In a move that sent reverberations through the enterprise technology industry, OpenAI’s models went live on Amazon Web Services’ Bedrock platform Tuesday — less than 24 hours after Microsoft’s exclusive license to distribute OpenAI’s artificial intelligence products officially expired. The arrival of OpenAI on AWS Bedrock marks one of the most significant realignments in the cloud industry since the original Microsoft-OpenAI partnership was forged in 2019.
The Microsoft-OpenAI exclusivity arrangement, which had given Azure the sole right to serve OpenAI’s API-based products to enterprise customers, was renegotiated over the weekend in a sweeping new agreement between the two companies. Under the revised terms, Microsoft retains a non-exclusive license to OpenAI’s models and products through 2032, remains the company’s “primary cloud partner,” and continues as a major OpenAI shareholder. However, Microsoft will no longer pay a revenue share to OpenAI — and crucially, OpenAI is now free to serve all of its products across any cloud provider.

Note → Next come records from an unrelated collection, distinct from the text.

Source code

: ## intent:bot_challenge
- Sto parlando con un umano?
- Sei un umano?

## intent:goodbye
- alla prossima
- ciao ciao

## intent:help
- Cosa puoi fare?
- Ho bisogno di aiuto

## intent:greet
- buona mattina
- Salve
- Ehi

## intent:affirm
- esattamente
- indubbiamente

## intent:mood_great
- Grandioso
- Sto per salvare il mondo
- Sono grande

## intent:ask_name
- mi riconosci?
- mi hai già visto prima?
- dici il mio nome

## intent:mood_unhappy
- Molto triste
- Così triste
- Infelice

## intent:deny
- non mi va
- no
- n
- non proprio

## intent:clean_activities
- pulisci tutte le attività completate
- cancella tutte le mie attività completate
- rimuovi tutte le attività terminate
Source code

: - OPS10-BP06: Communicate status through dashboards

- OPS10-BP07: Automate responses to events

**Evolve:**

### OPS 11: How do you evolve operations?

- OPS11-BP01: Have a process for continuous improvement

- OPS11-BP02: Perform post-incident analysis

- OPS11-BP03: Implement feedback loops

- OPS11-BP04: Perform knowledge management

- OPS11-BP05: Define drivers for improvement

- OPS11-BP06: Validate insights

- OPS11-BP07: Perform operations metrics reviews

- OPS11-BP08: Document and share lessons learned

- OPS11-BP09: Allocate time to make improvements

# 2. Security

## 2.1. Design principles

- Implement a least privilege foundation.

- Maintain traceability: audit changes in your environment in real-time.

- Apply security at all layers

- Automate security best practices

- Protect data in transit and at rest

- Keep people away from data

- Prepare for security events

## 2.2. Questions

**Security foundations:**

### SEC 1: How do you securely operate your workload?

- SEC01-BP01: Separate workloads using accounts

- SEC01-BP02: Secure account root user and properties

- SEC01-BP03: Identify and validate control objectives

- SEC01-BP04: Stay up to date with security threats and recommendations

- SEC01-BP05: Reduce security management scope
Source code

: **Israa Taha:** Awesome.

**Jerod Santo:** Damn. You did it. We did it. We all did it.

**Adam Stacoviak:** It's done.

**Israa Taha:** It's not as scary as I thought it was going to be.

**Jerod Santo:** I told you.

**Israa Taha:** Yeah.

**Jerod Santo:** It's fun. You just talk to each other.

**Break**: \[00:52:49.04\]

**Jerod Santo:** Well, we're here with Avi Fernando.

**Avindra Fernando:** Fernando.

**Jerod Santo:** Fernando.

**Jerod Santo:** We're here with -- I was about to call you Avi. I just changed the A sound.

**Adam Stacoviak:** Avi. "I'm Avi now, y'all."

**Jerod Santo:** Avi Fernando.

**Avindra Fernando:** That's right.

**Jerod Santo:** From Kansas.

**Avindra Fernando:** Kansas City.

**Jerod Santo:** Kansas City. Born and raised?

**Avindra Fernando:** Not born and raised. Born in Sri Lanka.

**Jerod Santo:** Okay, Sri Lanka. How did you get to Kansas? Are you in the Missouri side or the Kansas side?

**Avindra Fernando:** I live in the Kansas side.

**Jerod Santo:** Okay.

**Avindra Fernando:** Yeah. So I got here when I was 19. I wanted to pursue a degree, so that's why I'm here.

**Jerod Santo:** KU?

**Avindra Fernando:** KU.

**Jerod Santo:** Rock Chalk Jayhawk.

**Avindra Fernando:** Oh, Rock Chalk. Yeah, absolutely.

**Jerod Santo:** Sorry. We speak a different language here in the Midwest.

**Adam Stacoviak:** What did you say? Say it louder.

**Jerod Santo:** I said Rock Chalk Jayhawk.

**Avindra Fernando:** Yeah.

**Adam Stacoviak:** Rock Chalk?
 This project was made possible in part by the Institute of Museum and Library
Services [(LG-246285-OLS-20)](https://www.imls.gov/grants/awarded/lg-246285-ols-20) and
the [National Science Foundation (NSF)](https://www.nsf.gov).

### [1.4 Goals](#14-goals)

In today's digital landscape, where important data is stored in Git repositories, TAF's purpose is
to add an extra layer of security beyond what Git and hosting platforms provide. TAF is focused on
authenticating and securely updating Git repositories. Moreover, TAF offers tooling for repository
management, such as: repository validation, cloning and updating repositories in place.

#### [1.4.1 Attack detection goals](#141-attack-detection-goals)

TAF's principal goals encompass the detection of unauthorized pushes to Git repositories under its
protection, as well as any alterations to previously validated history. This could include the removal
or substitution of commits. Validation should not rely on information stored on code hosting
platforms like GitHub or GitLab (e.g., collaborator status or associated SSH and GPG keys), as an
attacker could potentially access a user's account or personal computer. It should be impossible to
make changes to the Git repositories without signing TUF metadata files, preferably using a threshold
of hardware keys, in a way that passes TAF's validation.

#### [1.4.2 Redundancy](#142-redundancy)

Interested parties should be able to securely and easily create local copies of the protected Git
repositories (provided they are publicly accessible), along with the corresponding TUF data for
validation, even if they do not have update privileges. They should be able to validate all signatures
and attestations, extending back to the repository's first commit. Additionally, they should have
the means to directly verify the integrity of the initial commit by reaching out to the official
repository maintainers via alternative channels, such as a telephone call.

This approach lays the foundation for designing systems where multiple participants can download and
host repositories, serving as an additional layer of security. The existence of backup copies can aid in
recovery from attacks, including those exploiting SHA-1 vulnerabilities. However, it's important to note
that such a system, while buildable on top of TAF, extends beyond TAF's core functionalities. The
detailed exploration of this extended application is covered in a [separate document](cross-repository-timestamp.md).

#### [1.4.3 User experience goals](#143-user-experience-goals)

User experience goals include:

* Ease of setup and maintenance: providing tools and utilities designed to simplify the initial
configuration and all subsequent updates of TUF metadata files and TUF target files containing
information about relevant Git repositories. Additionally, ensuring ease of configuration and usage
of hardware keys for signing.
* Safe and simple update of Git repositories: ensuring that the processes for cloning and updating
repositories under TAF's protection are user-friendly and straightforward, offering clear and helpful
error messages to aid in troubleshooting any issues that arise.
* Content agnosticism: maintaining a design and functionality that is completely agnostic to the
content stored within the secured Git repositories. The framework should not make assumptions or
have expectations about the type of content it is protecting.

Amazon moved with remarkable speed to capitalize. AWS CEO Matt Garman took the stage at a San Francisco launch event Tuesday to announce that OpenAI’s newest models, its Codex code-writing agent, and a new product called Amazon Bedrock Managed Agents powered by OpenAI were all available in preview. Garman was blunt about the years of built-up demand the OpenAI AWS Bedrock integration was finally meeting: “Their production applications run in AWS. Their data is in AWS. They trust the security of AWS, and we’ve forced them for the last couple of years, to get great OpenAI models, to go to other places.”
OpenAI CEO Sam Altman, appearing via recorded video — his schedule, as he put it, having been “taken away” by the Elon Musk trial unfolding across the Bay Bridge in Oakland — expressed enthusiasm for the partnership. OpenAI Chief Revenue Officer Denise Dresser has previously written internally that the company’s Microsoft-exclusive arrangement had “limited our ability to meet enterprises where they are,” with inbound demand for AWS access described as “frankly staggering.”
The financial architecture underpinning the OpenAI AWS Bedrock expansion is substantial. Amazon invested $50 billion in OpenAI earlier this year, and OpenAI has committed over $100 billion in cloud spending on AWS through a multi-year agreement. The company also pledged to utilize approximately two gigawatts of Amazon’s custom Trainium chip capacity for model training and inference — a significant bet on Amazon’s in-house silicon.
The newly launched Amazon Bedrock Managed Agents product is perhaps the most strategically significant piece. Co-developed by AWS and OpenAI, the service enables enterprises to build AI agents capable of maintaining context across interactions, executing multi-step workflows, and integrating with existing AWS security and compliance infrastructure. For enterprise customers who have resisted migrating AI workloads away from AWS, the product removes a longstanding obstacle.
For Microsoft, the loss of OpenAI exclusivity represents a material shift — though analysts note the arrangement had already become complicated. Microsoft has quietly diversified its AI model portfolio, integrating Anthropic’s Claude into Microsoft 365 Copilot and investing in its own in-house MAI model program. Azure remains deeply integrated with OpenAI’s consumer and enterprise products, and Microsoft’s shareholder stake ensures it participates in OpenAI’s growth regardless of cloud exclusivity. Still, the end of OpenAI AWS Bedrock exclusivity closes a chapter that defined enterprise AI procurement for nearly seven years.